Aconsejo relajarse sin prisas y ver estas películas, y luego decidme lo que sentís: (si te gustan los pelotazos comerciales no las veas)
- El perro mongol. Esta es una película de la vida en el campo donde impera la tranquilidad pero siempre esforzada, donde deambulan los yaks, las cabras, las ovejas, y un centro: la yurta, el hogar temporal. El entorno no es más que una estepa verde infinita rodeada de un cielo no menos infinito. Esta es la cotidianidad en la cual nos sumerge la película El Perro Mongol. Algo natural pero a la vez fantástico si tenemos en cuenta el estilo de vida de nuestras familias en Occidente. El film aprovecha esta ventaja de la directora que es el conocimiento del mundo mongolés al cual se acerca con una sensibilidad poco corriente y saber extraer la autenticidad de unos actores que son una familia real de nómadas.
http://www.terra.org/articulos/art01656.html
- Koyaanisqatsi.
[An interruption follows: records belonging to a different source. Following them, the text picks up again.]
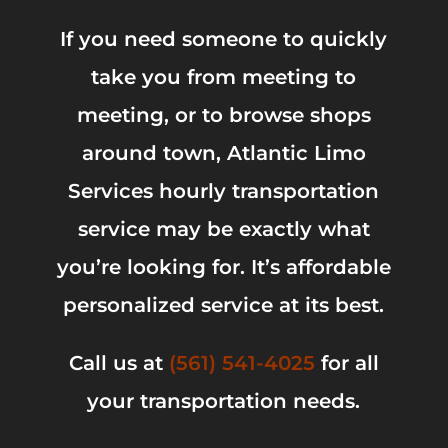
If you need someone to quickly
take you from meeting to
meeting, or to browse shops
around town, Atlantic Limo
Services hourly transportation
service may be exactly what
you’re looking for. It’s affordable
personalized service at its best.
Call us at
(561) 541-4025
for all
your transportation needs.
Koyaanisqatsi es un viejo vocablo de los indios Hopi para expresar la idea de “vida fuera del equilibrio”. Se inspira en las profecías Hopi que “excavar las riquezas de la tierra es cortejar el desastre” que “al acercarse el día de la purificación se tejerán telas de araña de un extremo al otro del planeta” y finalmente que “podría ser que algún día sea arrojado del cielo un receptáculo de cenizas que queme la tierra y evapore los océanos”. Con estas tres ideas la película trama un escenario narrativo que se apoya en una técnica cinematográfica singular la de acelerar las imágenes hasta crear un verdadero efecto de vértigo al espectador. Aunque, quizás, no será la Abuela Araña la que teja los hilos, sino el hombre moderno, que levantará sus torres, sus arañas de hierro, tendiendo cables entre torre y torre.
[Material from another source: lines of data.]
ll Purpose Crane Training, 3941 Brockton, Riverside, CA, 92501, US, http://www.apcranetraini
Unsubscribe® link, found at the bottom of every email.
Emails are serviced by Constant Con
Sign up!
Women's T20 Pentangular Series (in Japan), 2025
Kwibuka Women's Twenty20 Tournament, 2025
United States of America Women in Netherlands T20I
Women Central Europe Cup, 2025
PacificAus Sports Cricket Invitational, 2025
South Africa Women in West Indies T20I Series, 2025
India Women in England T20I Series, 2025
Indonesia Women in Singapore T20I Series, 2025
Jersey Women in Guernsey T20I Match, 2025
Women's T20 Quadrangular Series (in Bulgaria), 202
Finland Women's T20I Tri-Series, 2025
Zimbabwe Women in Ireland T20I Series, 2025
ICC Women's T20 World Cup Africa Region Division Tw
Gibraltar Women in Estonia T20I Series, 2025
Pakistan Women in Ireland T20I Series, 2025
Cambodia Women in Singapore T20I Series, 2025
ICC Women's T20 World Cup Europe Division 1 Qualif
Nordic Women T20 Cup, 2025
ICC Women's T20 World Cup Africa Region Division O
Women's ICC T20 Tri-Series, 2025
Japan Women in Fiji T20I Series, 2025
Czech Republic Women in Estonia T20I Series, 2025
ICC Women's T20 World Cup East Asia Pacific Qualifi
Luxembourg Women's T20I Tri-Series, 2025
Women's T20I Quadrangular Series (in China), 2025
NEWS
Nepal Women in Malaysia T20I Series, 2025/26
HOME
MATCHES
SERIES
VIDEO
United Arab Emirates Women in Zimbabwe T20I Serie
http://www.terra.org/articulos/art01203.html
- La historia del camello que llora. El cine nos ha dejado a lo largo de su historia documentos que son un reflejo de nuestra vida humana y han sido realizados con una especial sensibilidad como lo demostró Robert Flaherty con su film etnográfico Nanuk el esquimal (1920-1922). En este aparentemente explorado planeta todavía hay muchos pueblos que conservan costumbres y tradiciones que se escapan del inventario del patrimonio cultural de la humanidad. Este es el caso de los pueblos nómadas que pululan por las estepas y desiertos de Mongolia. Resulta insólito que una película de la red comercial pueda ser fruto del proyecto de unos estudiantes de la Escuela de Cine de Munich que se adentraron en el desierto de Mongolia, para buscar una historia maravillosa que fuera real pero que, a la vez, se pudiera contar casi sin palabras. El resultado final ha sido un film con una delicadeza y un respeto hacia sus personajes como hacía años no se lograba en el cine.